In conclusion, children with well-controlled asthma are asymptomatic, but the majority of well-controlled asthma in our study expressed AHR. Among children with well-controlled asthma, small airway function was lower in those with AHR than those without AHR. Difference of small airway function gives clues to diagnose and manage these patients. Specially, in area without bronchial challenge test, the test of small airway function can provide help for the control of asthma.

Methods

Subjects

Study subjects (group A). The subjects of this study were children who visited the Children’s Hospital of FuDan University from September 2012 to September 2013 with asthma. Diagnosis of asthma and treatment were based on the Global Initiative for Asthma guidelines. Definition of well-controlled asthma was described as no symptoms of asthma day or night, no need to use rescue medication, no limitation of activities, normal spirometry (FEV1 and FVC), no exacerbation, and no medication side effects, at least 12 mo, based on the Global Initiative for Asthma (2).

Control subjects (group C).
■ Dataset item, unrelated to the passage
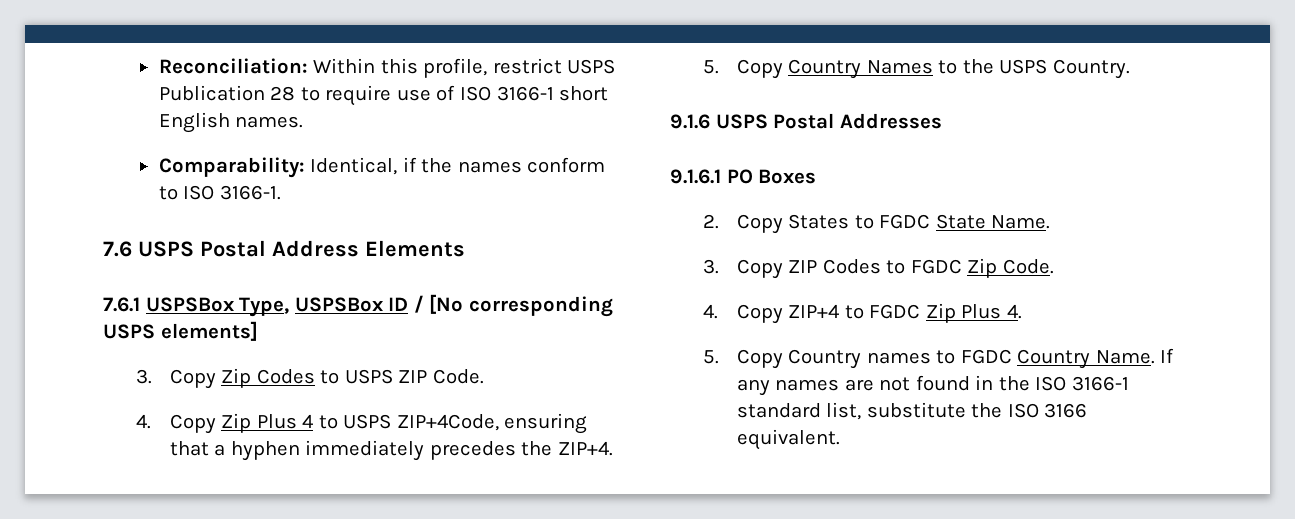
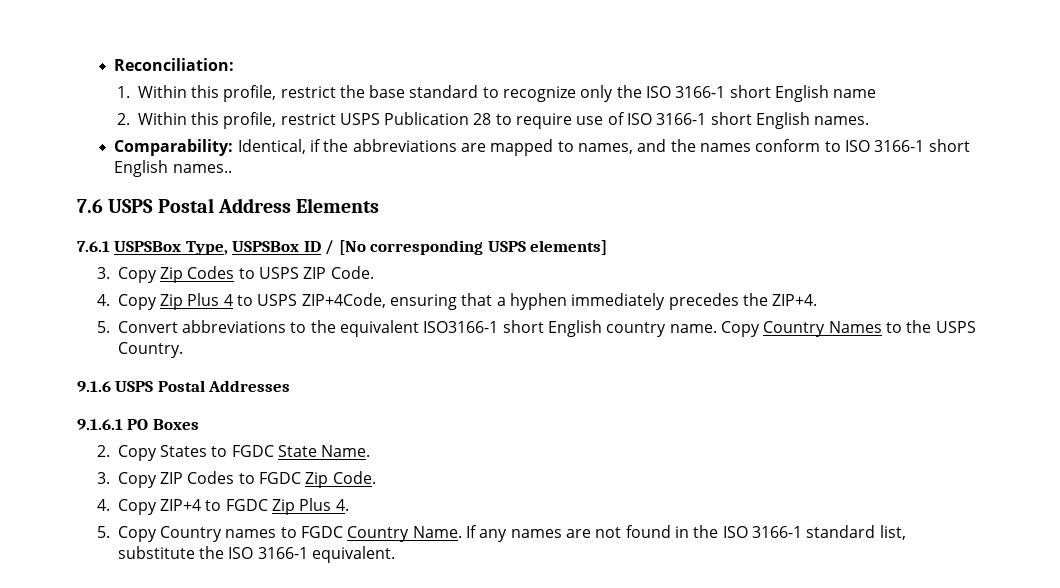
(308, 66) none -> [116,85,877,102] [116,113,130,125] // 1. Within this profile, restrict the base standard to recognize only the ISO 3166-1 short English name // 2.
[457,157,606,173] [158,185,281,200] names conform to ISO 3166-1. -> [352,139,970,156] [114,160,232,177] abbreviations are mapped to names, and the names conform to ISO 3166-1 short English names..
(720, 67) none -> [117,320,717,337] Convert abbreviations to the equivalent ISO3166-1 short English country name.
[1044,403,1088,418] 3166 -> [257,547,308,559] 3166-1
Control subjects were age-matched healthy children free of chronic respiratory and atopic diseases. No child in the control group was receiving medication. Written informed consent and assent were obtained from all participants and their parents or guardians.
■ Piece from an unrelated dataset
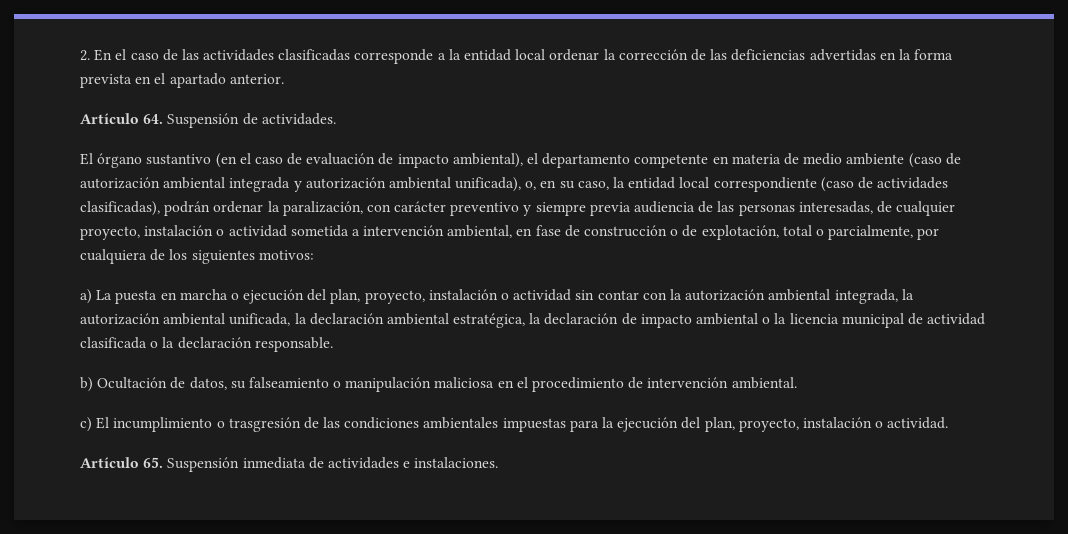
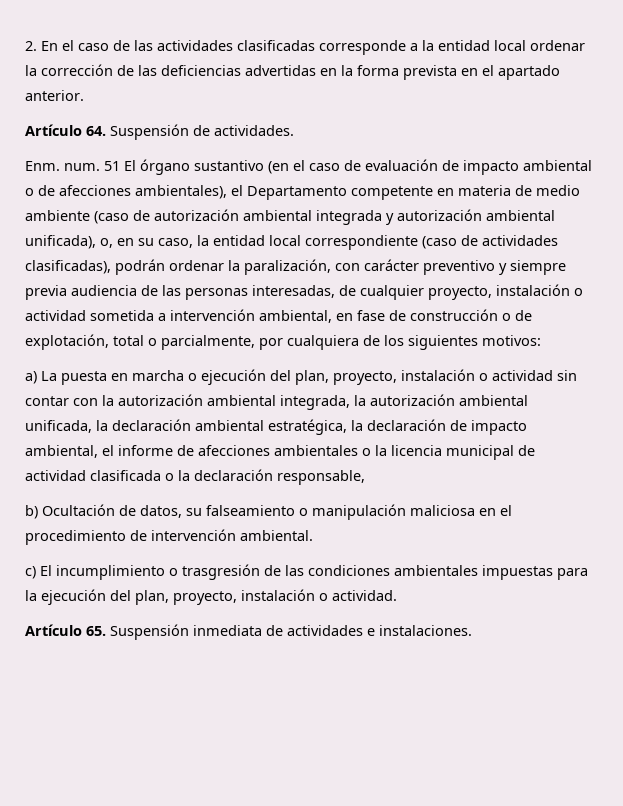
(336, 119) none -> [25,161,120,171] Enm. num. 51
[452,153,631,168] ambiental), el departamento -> [523,160,592,171] [25,185,347,200] ambiental o de afecciones ambientales), el Departamento
[696,313,759,325] ambiental -> [25,445,358,458] ambiental, el informe de afecciones ambientales
[254,337,333,352] responsable. -> [277,470,365,485] responsable,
All subjects gave informed consent before participating. The study was approved by the Research Ethics Committee of Children’s Hospital of FuDan University. The clinical data do not disclose the identity of the subjects under the study.

Measurements

Spirometry. Spirometry was performed using master screen electronic spirometer (Jaeger, Wezburg, Germany). The system was calibrated every morning using a 1-L syringe and recalibrated at least every 4 h. Integrated volumes were corrected for body temperature, ambient pressure and saturated with water vapor. Spirometry was performed in accordance with the American Thoracic Society guidelines. FEV1, FVC, and forced expiratory flow between 25 and 75% of vital capacity (FEF25–75) were reported as % predicted and FEV1/FVC ratio (FEV1/FVC) as raw values only.

IOS. IOS was performed using masterscreen electronic spirometer (Jaeger, Wezburg, Germany). IOS was used to measure the resistance at 5 Hz (R5), which reflects total airway resistance, the resistance at 20 Hz (R20), which reflects the resistance in the large airways, and the difference between R5 and R20(R5–R20), reflecting the resistance in the small airways. In addition, reactance at 5 Hz (X5) was measured, which reflects elastic properties of the small airways.
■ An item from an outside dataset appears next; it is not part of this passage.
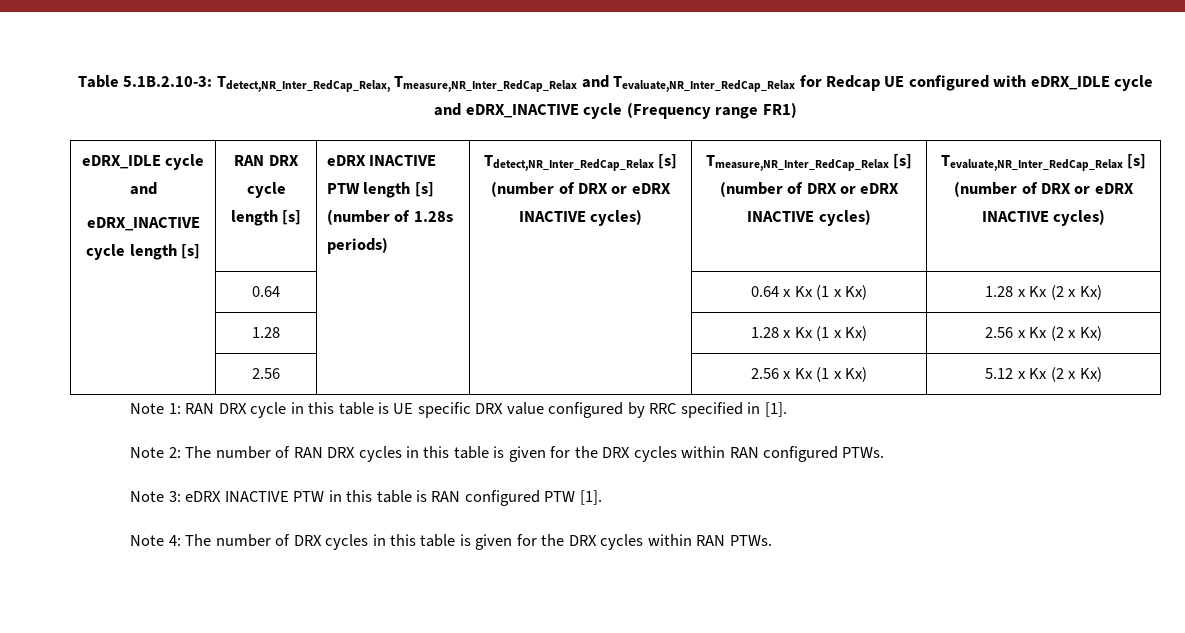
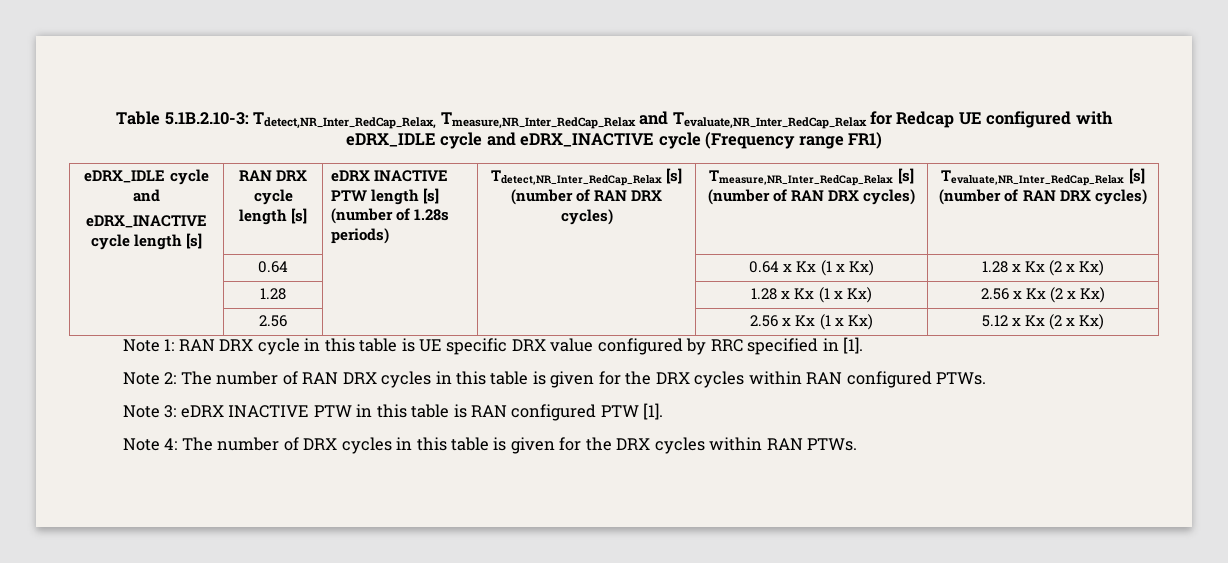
[578,183,671,194] [518,211,586,222] DRX or eDRX INACTIVE -> [594,190,663,201] RAN DRX
[806,183,900,194] [747,211,815,222] DRX or eDRX INACTIVE -> [791,190,860,201] RAN DRX
[1041,183,1134,194] [981,211,1049,222] DRX or eDRX INACTIVE -> [1022,190,1091,201] RAN DRX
Methacholine inhalation challenge. Methacholine inhalation challenges were performed by Astograph aerosol generator (J-21; Chest Company; Tokyo, Japan) delivered increasing doses of methacholine from 12 serially arranged nebulizers (17). Dmin was the cumulative dose of methacholine at the inflection point of the respiratory resistance (Rrs) tracing. One Dmin unit was considered to be equal to 1 min of inhaling an aerosolized methacholine solution of 1.0 mg/ml during tidal breathing. Conventionally, AHR was judged as Dmin <7.0 U (18).

Statistical analysis. The statistical analyses were performed with the IBM SPSS Statistics, version 20 (IBM, Armonk, NY). Descriptive statistics were computed as mean and SD for continuous variables, or median and 25th–75th percentiles in case of skewed distribution, and as absolute frequency and percent for categorical variables. Absolute frequencies were compared using χ2 test. The Mann–Whitney test was used for non-normally distributed continuous variables and Student’s t-test for normally distributed continuous variables.

Statement of Financial Support

No financial assistance was received to support this study.

Disclosures

No conflicts of interest in connection with this article.